[[ Source records, beginning ]]

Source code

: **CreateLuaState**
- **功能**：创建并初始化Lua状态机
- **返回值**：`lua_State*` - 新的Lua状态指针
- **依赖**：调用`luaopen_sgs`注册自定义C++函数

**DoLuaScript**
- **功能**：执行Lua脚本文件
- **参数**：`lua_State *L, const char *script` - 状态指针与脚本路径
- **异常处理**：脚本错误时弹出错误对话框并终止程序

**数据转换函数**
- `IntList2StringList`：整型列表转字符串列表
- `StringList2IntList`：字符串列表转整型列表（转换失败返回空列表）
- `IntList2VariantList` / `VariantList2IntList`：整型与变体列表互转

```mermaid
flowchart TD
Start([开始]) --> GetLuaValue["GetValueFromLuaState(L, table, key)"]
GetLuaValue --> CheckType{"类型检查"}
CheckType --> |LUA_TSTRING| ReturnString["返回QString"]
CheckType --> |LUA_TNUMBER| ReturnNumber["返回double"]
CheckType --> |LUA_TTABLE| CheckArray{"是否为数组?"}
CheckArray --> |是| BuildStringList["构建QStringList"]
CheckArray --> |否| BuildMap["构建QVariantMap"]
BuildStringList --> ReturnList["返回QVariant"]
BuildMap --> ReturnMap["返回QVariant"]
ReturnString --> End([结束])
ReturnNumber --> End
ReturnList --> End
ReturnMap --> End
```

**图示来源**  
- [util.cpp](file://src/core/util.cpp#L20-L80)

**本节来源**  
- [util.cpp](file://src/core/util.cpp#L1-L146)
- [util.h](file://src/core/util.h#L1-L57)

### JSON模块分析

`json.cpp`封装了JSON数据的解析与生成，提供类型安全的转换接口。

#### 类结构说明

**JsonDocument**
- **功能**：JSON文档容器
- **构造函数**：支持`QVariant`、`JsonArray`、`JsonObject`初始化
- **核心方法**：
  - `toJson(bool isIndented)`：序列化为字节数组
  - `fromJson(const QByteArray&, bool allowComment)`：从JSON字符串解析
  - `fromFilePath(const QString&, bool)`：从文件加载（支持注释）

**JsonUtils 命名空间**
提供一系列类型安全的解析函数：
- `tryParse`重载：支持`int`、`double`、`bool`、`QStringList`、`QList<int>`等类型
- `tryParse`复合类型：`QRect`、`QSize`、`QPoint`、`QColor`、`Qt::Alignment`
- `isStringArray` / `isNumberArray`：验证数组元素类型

[[ Source records, end ]]

→ **What to do**: Repeat the material from above exactly, word for word.

→ **Solved problem**:
Source code

: **CreateLuaState**
- **功能**：创建并初始化Lua状态机
- **返回值**：`lua_State*` - 新的Lua状态指针
- **依赖**：调用`luaopen_sgs`注册自定义C++函数

**DoLuaScript**
- **功能**：执行Lua脚本文件
- **参数**：`lua_State *L, const char *script` - 状态指针与脚本路径
- **异常处理**：脚本错误时弹出错误对话框并终止程序

**数据转换函数**
- `IntList2StringList`：整型列表转字符串列表
- `StringList2IntList`：字符串列表转整型列表（转换失败返回空列表）
- `IntList2VariantList` / `VariantList2IntList`：整型与变体列表互转

```mermaid
flowchart TD
Start([开始]) --> GetLuaValue["GetValueFromLuaState(L, table, key)"]
GetLuaValue --> CheckType{"类型检查"}
CheckType --> |LUA_TSTRING| ReturnString["返回QString"]
CheckType --> |LUA_TNUMBER| ReturnNumber["返回double"]
CheckType --> |LUA_TTABLE| CheckArray{"是否为数组?"}
CheckArray --> |是| BuildStringList["构建QStringList"]
CheckArray --> |否| BuildMap["构建QVariantMap"]
BuildStringList --> ReturnList["返回QVariant"]
BuildMap --> ReturnMap["返回QVariant"]
ReturnString --> End([结束])
ReturnNumber --> End
ReturnList --> End
ReturnMap --> End
```

**图示来源**  
- [util.cpp](file://src/core/util.cpp#L20-L80)

**本节来源**  
- [util.cpp](file://src/core/util.cpp#L1-L146)
- [util.h](file://src/core/util.h#L1-L57)

### JSON模块分析

`json.cpp`封装了JSON数据的解析与生成，提供类型安全的转换接口。

#### 类结构说明

**JsonDocument**
- **功能**：JSON文档容器
- **构造函数**：支持`QVariant`、`JsonArray`、`JsonObject`初始化
- **核心方法**：
  - `toJson(bool isIndented)`：序列化为字节数组
  - `fromJson(const QByteArray&, bool allowComment)`：从JSON字符串解析
  - `fromFilePath(const QString&, bool)`：从文件加载（支持注释）

**JsonUtils 命名空间**
提供一系列类型安全的解析函数：
- `tryParse`重载：支持`int`、`double`、`bool`、`QStringList`、`QList<int>`等类型
- `tryParse`复合类型：`QRect`、`QSize`、`QPoint`、`QColor`、`Qt::Alignment`
- `isStringArray` / `isNumberArray`：验证数组元素类型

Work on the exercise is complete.